The Spanish bank is bringing a sub-sovereign client to the market as well. The municipality of Aguascalientes is looking to tap investors for Ps100 million (US$8.9 million) in its second issue backed by federal co-participation revenues. Standard & Poor's and Moody's Investors Service have rated the five-year deal mxAAA' and Aaa.mx', on the national scale, respectively.

On a stand-alone basis, the municipality has a Aa2.mx' national scale rating from Moody's. "It's had stable finance for quite a long time," said Laura Barrientos, senior credit officer at the rating agency.

This deal would take total issuance to Ps190 million. The first bond, placed in December 2001, matures in a single bullet payment in 2006, but the total outstanding could be considered half the Ps90 million, given that principal payments have been accumulating in the trust, according to Barrientos. The covenants of the deal allow the municipality to issue an additional Ps50 million, but the current administration of Aguascalientes has indicated that it will not pay another visit to the market before its term ends in a year. The bond covenants limit to 50% the total volume of participation revenue the state can pledge. Copas, as this asset class is known, are disbursements that the federal government makes to the sub-sovereigns. In many states, they represent 90% of all income.

Proceeds are going to a variety of public works projects, including the expansion of a major thoroughfare. Legal counsel on the transaction is White & Case. Situated in Central Mexico, Aguascalientes is the capital of an eponymous state. They're both named after hot springs that lie beneath their territory.

Finally, Santander has teamed up with domestic player Banorte Casa de Bolsa, to jointly lead a Ps500 million (US$43 million) deal for housing finance company Hipotecario Nacional. This marks the second deal under a program securitizing bridge loans for construction. The legal final maturity is seven years. Deutsche Bank led the prior deal. The current transaction appears to have an identical structure, tiered between an A tranche worth Ps420 million (US$38 million), a B mezzanine tranche at Ps60 million (US$5.4 million) and an equity piece for Ps20 million (US$1.8 million).

The senior piece of the last deal was rated triple-A on the national scale by S&P and Fitch Ratings. The mezzanine tranche was single-A.
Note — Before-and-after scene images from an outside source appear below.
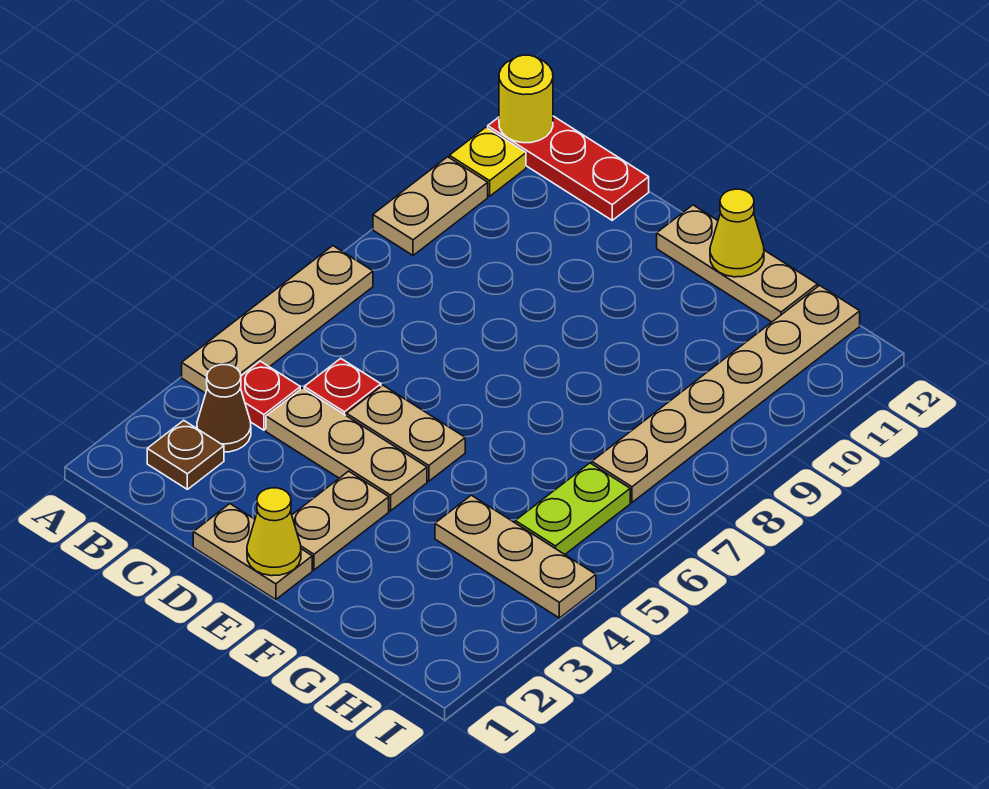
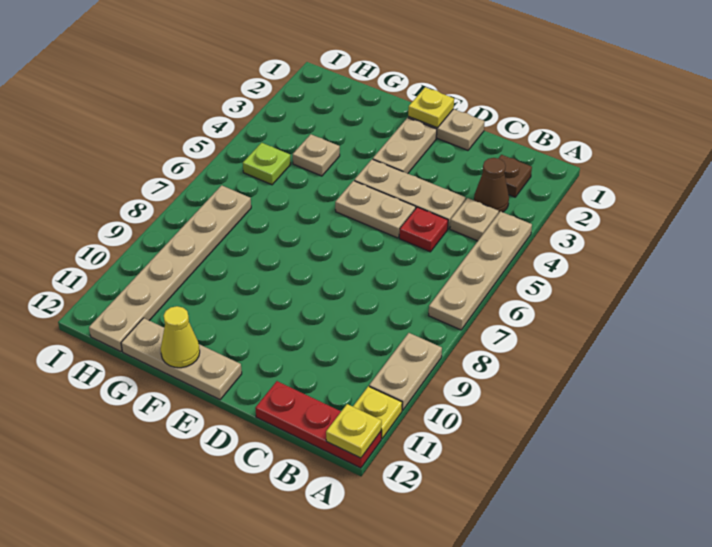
yellow round brick A12 level 2 -> yellow plate A12 level 2
red plate B4 level 1 -> tan plate B4 level 1
yellow cone E1 level 2 -> yellow plate E1 level 2
tan plate G4:I4 level 1 -> tan plate G4 level 1
lime plate H5:H6 level 1 -> lime plate H5 level 1

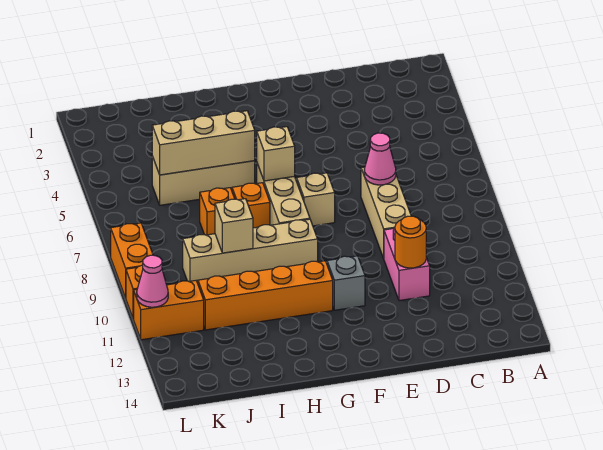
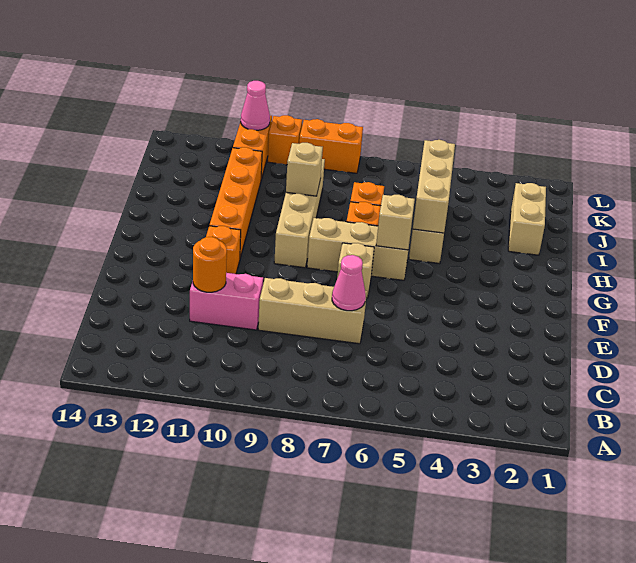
grey brick F11 level 1 -> orange brick F11 level 1
none -> tan brick I2:J2 level 1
While Santander is clearly busy, other banks might circle deals before year-end. Credit Suisse First Boston is expected to issue the country's first RMBS in December. And, after months of paralysis induced by regulators, the prospectus of a CLO for the Federal District has finally popped up on the Web site of Mexico's Securities Exchange. Led by Acciones y Valores, an arm of Citigroup, the transaction securitizes a loan the underwriter will extend to the FD, which is the country's economic epicenter. The program is sized at Ps5 billion (US$447 million), but the first issue is expected to be closer to half that.